→ **SÉRIE DE CONSIGNES**:
1. Recopiez fidèlement le passage de l'extrait consacré aux interruptions de tâche, en commençant aux mots « Afin d’évaluer cet » et en vous arrêtant après les mots « psychologiques des cobayes. ».
2. Reproduisez à l'identique, parmi les enregistrements, les seules lignes qui vont de celle contenant « text Значение по » jusqu'à celle contenant « list qinq - идентификатором », ces deux lignes comprises.

→ **EXTRAIT RETENU**:
____________

Plus précisément, à l’intérieur d’une plage de travail, c’est la concentration, l’efficacité et la performance qui se trouvent questionnées. Suffisamment pour intéresser de nombreux chercheurs. C’est une étude² de Gloria Mark (université de Californie) Daniela Gudith et Ulrich Klocke (université de Berlin) que nous avons voulu ainsi relater.
Quel était l’objectif de cette étude : mesurer l’impact des interruptions de tâche sur leur qualité et le temps pour les accomplir.
Pour bien comprendre l’enjeu prenons un exemple qui nous est familier : au sein d’un cabinet, un collaborateur est désormais accessible par de multiples canaux : email, téléphone – le cas échéant, portable – messagerie instantanée, réseaux sociaux… Lorsqu’il effectue une tâche et qu’il doit s’interrompre pour en réaliser d’autres (il peut s’agir simplement de répondre à une sollicitation d’un client) cela représente-t-il un risque en termes d’efficacité ? En somme quel est le coût éventuel de ces multiples interruptions et de ce travail qualifié de « multitâche » ?
Afin d’évaluer cet impact, nos chercheurs se livrèrent à une expérimentation en reproduisant au plus près les conditions de travail. Ainsi 48 « cobayes » furent répartis en 3 groupes : un premier (groupe B) effectuant une tâche principale (rédiger un email) sans aucune interruption. Un autre (groupe S) composé de personnes régulièrement interrompues pour effectuer d’autres tâches mais avec un sujet d’interruption connexe à la tâche principale. Et un dernier groupe (D) composé de personnes interrompues régulièrement par des tâches à traiter non connexes. Dans les groupes S et D, les médias utilisés pour procéder aux interruptions furent alternés (messagerie instantanée et téléphone). Dans chacun des groupes furent notamment mixés différents caractères psychologiques des cobayes.
Fût ensuite mesuré le temps nécessaire pour réaliser la tâche principale, la longueur en nombre de signes de l’email, le nombre d’erreurs ainsi que la politesse de la réponse. Quel fut le résultat ? Étonnamment, il s’est avéré, que les personnes des groupes D et S, c’est-à-dire ceux en situation d’interruption, accomplirent plus rapidement leur tâche principale, que ceux non soumis à interruption. Et ce, sans que l’on puisse détecter un nombre d’erreurs significativement plus important, ou une moindre déférence dans leur réponse. Différence notable : les réponses produites par le groupe « sans interruption » étaient en moyenne plus longues ! Ce qui expliquerait sans doute la divergence en temps.

____________

→ **LIGNES ENREGISTRÉES**:
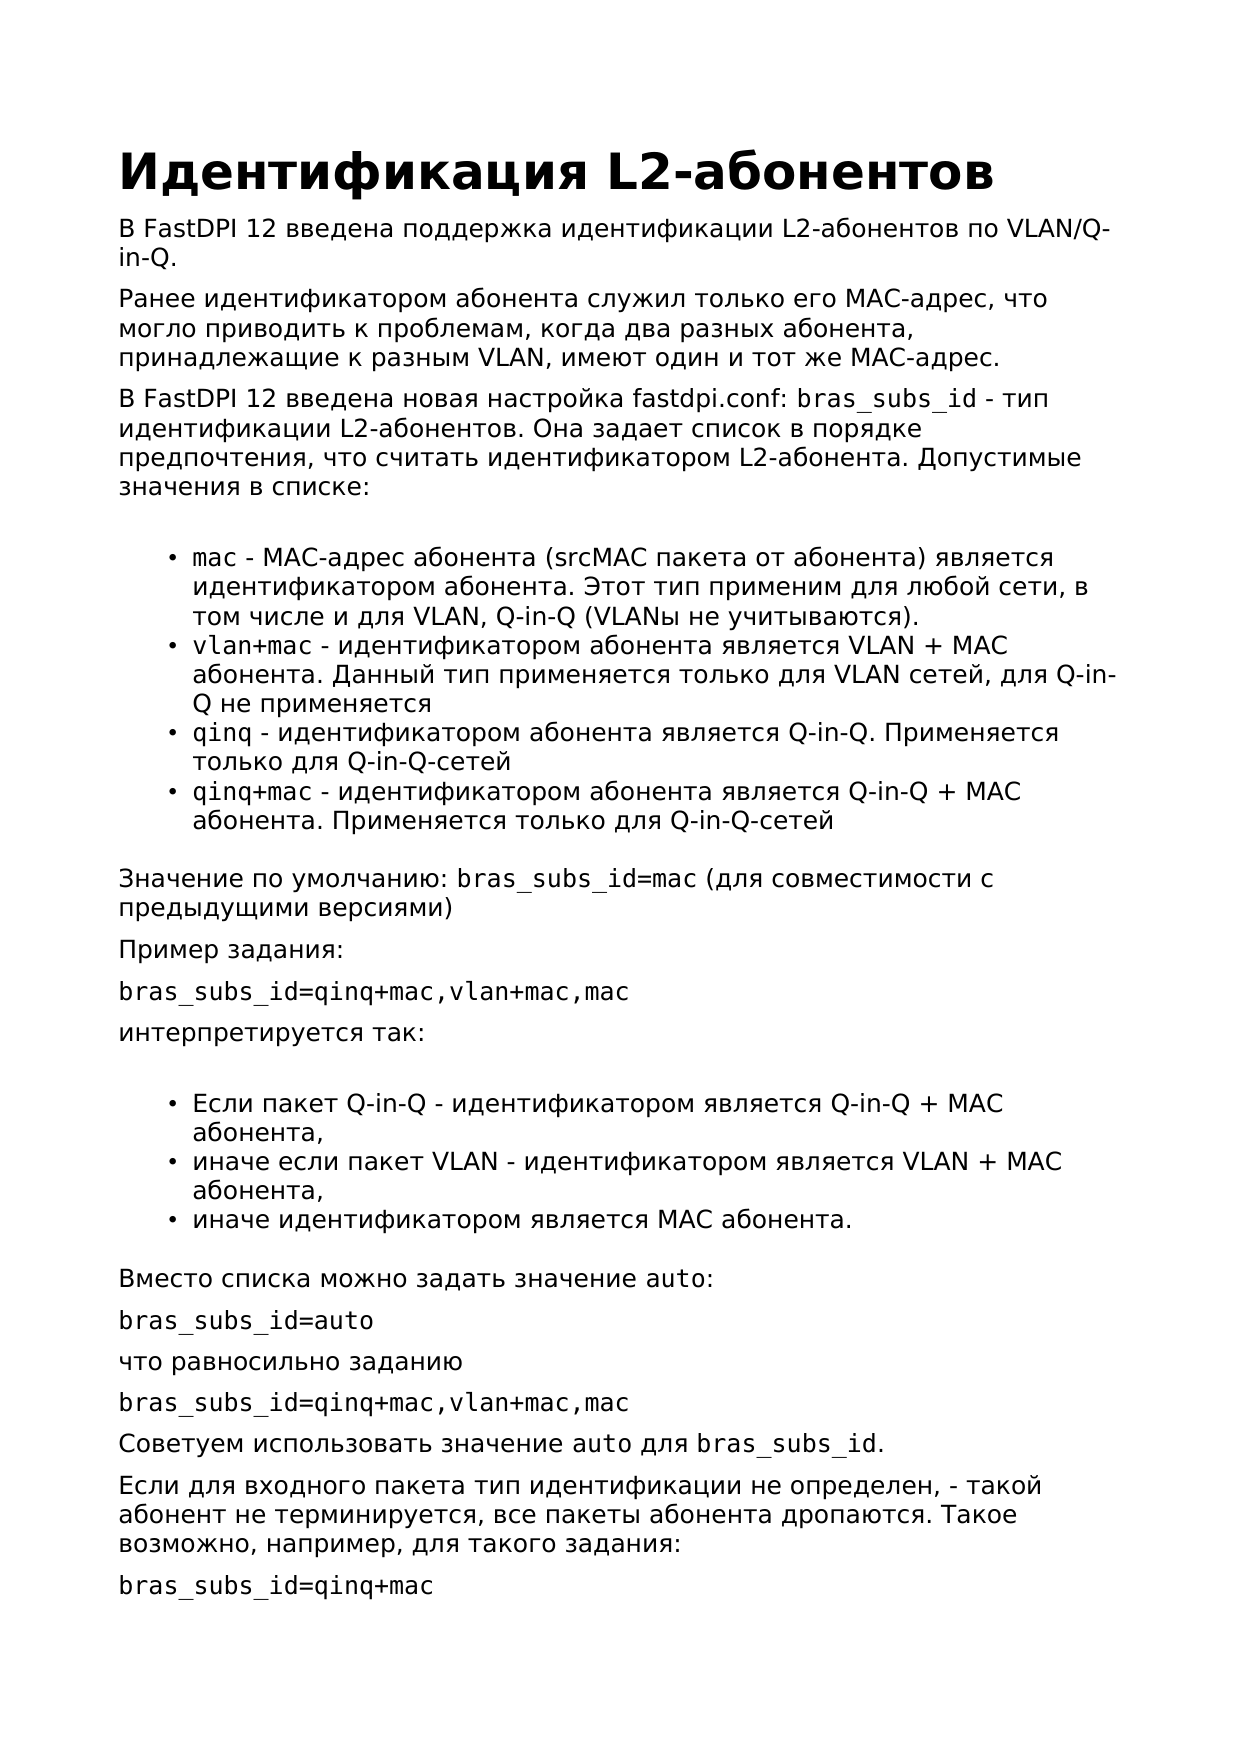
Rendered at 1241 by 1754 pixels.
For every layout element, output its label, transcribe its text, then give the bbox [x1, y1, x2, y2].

text Значение по умолчанию: bras_subs_id=mac (для совместимости с предыдущими версиями) [118, 864, 1122, 923]
list qinq - идентификатором абонента является Q-in-Q. Применяется только для Q-in-Q-сетей [177, 718, 1122, 777]
list mac - MAC-адрес абонента (srcMAC пакета от абонента) является идентификатором абонента. Этот тип применим для любой сети, в том числе и для VLAN, Q-in-Q (VLANы не учитываются). [177, 543, 1122, 631]
list qinq+mac - идентификатором абонента является Q-in-Q + MAC абонента. Применяется только для Q-in-Q-сетей [177, 777, 1122, 835]
text bras_subs_id=qinq+mac,vlan+mac,mac [118, 1389, 1122, 1418]
subtitle Идентификация L2-абонентов [118, 143, 1122, 201]
text В FastDPI 12 введена поддержка идентификации L2-абонентов по VLAN/Q-in-Q. [118, 214, 1122, 272]
text Ранее идентификатором абонента служил только его MAC-адрес, что могло приводить к проблемам, когда два разных абонента, принадлежащие к разным VLAN, имеют один и тот же MAC-адрес. [118, 285, 1122, 372]
text bras_subs_id=auto [118, 1306, 1122, 1335]
list Если пакет Q-in-Q - идентификатором является Q-in-Q + MAC абонента, [177, 1089, 1122, 1147]
text интерпретируется так: [118, 1018, 1122, 1047]
list vlan+mac - идентификатором абонента является VLAN + MAC абонента. Данный тип применяется только для VLAN сетей, для Q-in-Q не применяется [177, 631, 1122, 718]
text bras_subs_id=qinq+mac,vlan+mac,mac [118, 977, 1122, 1006]
list иначе идентификатором является MAC абонента. [177, 1206, 1122, 1235]
text Вместо списка можно задать значение auto: [118, 1264, 1122, 1293]
text Советуем использовать значение auto для bras_subs_id. [118, 1429, 1122, 1459]
list иначе если пакет VLAN - идентификатором является VLAN + MAC абонента, [177, 1147, 1122, 1206]
text Пример задания: [118, 935, 1122, 964]
text Если для входного пакета тип идентификации не определен, - такой абонент не терминируется, все пакеты абонента дропаются. Такое возможно, например, для такого задания: [118, 1471, 1122, 1559]
text что равносильно заданию [118, 1347, 1122, 1376]
text bras_subs_id=qinq+mac [118, 1571, 1122, 1600]
text В FastDPI 12 введена новая настройка fastdpi.conf: bras_subs_id - тип идентификации L2-абонентов. Она задает список в порядке предпочтения, что считать идентификатором L2-абонента. Допустимые значения в списке: [118, 385, 1122, 501]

____________

→ **RÉSULTATS DÉFINITIFS**:
1.
Afin d’évaluer cet impact, nos chercheurs se livrèrent à une expérimentation en reproduisant au plus près les conditions de travail. Ainsi 48 « cobayes » furent répartis en 3 groupes : un premier (groupe B) effectuant une tâche principale (rédiger un email) sans aucune interruption. Un autre (groupe S) composé de personnes régulièrement interrompues pour effectuer d’autres tâches mais avec un sujet d’interruption connexe à la tâche principale. Et un dernier groupe (D) composé de personnes interrompues régulièrement par des tâches à traiter non connexes. Dans les groupes S et D, les médias utilisés pour procéder aux interruptions furent alternés (messagerie instantanée et téléphone). Dans chacun des groupes furent notamment mixés différents caractères psychologiques des cobayes.

2.
text Значение по умолчанию: bras_subs_id=mac (для совместимости с предыдущими версиями) [118, 864, 1122, 923]
list qinq - идентификатором абонента является Q-in-Q. Применяется только для Q-in-Q-сетей [177, 718, 1122, 777]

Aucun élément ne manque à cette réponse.